* _What to do_: Copy out the records below from their first line through the line that contains "genus: Amanita", including that line, and nothing else.

* _Dataset records_:
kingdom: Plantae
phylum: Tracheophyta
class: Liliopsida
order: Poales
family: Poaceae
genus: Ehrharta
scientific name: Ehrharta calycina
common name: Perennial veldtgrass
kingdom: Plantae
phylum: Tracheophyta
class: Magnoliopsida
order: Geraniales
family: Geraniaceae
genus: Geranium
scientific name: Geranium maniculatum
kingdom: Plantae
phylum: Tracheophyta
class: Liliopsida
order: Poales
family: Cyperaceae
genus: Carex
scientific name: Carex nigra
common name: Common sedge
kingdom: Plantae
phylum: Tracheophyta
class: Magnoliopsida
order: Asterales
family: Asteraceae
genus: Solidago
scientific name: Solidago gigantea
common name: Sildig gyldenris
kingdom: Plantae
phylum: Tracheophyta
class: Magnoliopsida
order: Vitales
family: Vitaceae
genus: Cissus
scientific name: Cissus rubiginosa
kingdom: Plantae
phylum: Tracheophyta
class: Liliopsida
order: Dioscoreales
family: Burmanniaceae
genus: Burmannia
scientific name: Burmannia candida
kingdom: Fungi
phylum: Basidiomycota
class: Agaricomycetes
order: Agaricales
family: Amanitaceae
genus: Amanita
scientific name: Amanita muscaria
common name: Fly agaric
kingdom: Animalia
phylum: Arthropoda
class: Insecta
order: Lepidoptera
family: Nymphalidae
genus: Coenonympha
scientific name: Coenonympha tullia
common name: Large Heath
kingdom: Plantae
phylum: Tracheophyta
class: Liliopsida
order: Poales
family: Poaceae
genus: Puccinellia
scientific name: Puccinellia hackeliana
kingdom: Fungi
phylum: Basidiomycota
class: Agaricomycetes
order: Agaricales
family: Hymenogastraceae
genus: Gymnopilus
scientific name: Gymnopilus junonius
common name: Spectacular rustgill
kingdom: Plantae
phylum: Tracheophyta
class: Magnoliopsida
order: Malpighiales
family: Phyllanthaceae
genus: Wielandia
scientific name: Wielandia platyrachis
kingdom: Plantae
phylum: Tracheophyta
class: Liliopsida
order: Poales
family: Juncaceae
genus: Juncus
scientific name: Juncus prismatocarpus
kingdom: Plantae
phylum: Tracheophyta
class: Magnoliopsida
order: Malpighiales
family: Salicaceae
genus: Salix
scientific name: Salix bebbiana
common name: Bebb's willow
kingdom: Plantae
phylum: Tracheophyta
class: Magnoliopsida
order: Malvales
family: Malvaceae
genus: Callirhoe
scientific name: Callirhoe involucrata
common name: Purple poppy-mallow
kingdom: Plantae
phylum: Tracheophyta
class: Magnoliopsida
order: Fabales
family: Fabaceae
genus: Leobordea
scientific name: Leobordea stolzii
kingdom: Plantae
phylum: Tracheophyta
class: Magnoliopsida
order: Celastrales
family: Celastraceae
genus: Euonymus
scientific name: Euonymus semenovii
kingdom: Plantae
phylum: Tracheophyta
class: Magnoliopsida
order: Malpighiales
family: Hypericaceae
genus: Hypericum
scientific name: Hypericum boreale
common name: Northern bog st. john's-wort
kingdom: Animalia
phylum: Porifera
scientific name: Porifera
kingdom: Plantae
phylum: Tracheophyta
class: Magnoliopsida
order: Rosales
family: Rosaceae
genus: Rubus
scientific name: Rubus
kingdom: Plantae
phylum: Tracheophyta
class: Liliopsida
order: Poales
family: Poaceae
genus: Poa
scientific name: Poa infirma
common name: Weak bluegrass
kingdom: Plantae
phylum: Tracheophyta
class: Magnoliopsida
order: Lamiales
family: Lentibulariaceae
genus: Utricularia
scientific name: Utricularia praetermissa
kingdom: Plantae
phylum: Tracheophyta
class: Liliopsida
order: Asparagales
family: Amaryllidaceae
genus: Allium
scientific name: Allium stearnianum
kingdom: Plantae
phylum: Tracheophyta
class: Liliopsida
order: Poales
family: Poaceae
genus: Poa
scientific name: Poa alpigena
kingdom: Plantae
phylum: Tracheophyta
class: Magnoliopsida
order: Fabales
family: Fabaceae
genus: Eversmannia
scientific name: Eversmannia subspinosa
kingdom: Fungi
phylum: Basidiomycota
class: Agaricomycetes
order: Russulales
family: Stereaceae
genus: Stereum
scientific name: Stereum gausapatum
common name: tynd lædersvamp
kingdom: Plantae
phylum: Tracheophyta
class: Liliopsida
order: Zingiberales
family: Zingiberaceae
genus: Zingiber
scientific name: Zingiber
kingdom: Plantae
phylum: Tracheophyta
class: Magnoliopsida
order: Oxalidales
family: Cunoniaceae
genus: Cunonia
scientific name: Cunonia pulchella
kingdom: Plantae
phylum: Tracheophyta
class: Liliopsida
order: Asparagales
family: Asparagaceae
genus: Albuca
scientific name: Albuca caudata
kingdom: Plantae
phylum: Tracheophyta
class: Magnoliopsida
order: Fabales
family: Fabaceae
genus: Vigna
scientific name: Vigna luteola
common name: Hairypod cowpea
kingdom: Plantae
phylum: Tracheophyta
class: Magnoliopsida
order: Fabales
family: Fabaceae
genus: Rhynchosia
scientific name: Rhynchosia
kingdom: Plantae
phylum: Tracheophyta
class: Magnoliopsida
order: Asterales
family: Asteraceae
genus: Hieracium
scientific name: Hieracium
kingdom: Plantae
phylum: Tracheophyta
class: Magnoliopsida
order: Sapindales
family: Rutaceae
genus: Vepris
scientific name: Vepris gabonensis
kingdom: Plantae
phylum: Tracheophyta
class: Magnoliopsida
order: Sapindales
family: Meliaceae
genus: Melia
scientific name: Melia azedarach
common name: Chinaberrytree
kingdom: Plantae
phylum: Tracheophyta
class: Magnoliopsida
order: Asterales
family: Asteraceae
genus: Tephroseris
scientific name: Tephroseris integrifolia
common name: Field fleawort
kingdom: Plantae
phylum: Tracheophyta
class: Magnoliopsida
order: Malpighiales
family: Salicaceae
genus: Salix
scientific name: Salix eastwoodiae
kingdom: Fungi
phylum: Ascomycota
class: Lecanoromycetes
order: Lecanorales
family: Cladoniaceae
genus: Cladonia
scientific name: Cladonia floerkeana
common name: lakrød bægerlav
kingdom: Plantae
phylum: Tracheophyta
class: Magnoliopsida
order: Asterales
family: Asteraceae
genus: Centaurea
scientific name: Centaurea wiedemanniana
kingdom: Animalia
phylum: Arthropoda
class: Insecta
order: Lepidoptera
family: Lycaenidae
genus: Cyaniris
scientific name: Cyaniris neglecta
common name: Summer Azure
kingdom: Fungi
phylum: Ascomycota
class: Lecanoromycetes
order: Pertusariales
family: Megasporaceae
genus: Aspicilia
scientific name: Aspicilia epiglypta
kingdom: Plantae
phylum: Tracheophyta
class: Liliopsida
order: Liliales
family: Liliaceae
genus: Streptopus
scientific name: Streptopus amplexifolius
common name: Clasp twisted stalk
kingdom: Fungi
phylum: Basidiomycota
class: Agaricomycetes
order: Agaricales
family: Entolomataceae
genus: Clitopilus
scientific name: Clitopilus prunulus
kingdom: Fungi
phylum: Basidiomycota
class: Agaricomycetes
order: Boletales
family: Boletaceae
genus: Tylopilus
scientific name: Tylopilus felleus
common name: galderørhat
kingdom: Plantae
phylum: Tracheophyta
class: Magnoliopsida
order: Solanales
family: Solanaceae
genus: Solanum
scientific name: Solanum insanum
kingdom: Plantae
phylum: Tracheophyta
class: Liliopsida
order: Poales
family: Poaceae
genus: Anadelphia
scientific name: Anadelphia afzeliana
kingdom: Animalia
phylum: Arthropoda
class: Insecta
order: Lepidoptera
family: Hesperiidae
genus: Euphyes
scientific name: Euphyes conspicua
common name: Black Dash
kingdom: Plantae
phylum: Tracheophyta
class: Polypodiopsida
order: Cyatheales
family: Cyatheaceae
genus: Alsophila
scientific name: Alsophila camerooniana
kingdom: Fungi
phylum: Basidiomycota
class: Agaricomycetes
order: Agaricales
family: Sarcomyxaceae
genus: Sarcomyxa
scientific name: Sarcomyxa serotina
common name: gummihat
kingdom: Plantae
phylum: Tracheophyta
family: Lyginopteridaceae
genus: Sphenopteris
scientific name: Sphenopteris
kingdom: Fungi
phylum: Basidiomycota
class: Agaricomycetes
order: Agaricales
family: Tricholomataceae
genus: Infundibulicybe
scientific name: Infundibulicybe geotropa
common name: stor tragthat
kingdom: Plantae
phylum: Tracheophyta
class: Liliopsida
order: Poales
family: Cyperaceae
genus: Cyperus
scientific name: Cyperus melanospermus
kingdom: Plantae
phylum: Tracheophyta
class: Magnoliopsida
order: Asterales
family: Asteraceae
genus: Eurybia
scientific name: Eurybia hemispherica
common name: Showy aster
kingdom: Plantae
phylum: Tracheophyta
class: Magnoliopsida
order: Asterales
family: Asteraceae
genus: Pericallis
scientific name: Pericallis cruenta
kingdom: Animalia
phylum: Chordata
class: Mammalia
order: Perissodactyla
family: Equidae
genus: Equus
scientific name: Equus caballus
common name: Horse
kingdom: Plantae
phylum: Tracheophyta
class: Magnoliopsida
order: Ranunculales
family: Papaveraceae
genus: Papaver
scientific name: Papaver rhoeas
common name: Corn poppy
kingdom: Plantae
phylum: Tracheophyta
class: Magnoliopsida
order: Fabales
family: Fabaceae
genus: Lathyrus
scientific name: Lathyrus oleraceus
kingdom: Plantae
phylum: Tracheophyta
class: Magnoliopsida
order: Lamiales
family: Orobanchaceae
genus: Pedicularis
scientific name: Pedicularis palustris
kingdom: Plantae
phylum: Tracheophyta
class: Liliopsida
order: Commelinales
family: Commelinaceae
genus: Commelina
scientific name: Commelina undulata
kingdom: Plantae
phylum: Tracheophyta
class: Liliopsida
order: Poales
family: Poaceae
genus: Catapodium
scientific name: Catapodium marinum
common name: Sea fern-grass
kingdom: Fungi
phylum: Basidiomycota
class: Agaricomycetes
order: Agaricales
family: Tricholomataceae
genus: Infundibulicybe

* _Exercise solution_:
kingdom: Plantae
phylum: Tracheophyta
class: Liliopsida
order: Poales
family: Poaceae
genus: Ehrharta
scientific name: Ehrharta calycina
common name: Perennial veldtgrass
kingdom: Plantae
phylum: Tracheophyta
class: Magnoliopsida
order: Geraniales
family: Geraniaceae
genus: Geranium
scientific name: Geranium maniculatum
kingdom: Plantae
phylum: Tracheophyta
class: Liliopsida
order: Poales
family: Cyperaceae
genus: Carex
scientific name: Carex nigra
common name: Common sedge
kingdom: Plantae
phylum: Tracheophyta
class: Magnoliopsida
order: Asterales
family: Asteraceae
genus: Solidago
scientific name: Solidago gigantea
common name: Sildig gyldenris
kingdom: Plantae
phylum: Tracheophyta
class: Magnoliopsida
order: Vitales
family: Vitaceae
genus: Cissus
scientific name: Cissus rubiginosa
kingdom: Plantae
phylum: Tracheophyta
class: Liliopsida
order: Dioscoreales
family: Burmanniaceae
genus: Burmannia
scientific name: Burmannia candida
kingdom: Fungi
phylum: Basidiomycota
class: Agaricomycetes
order: Agaricales
family: Amanitaceae
genus: Amanita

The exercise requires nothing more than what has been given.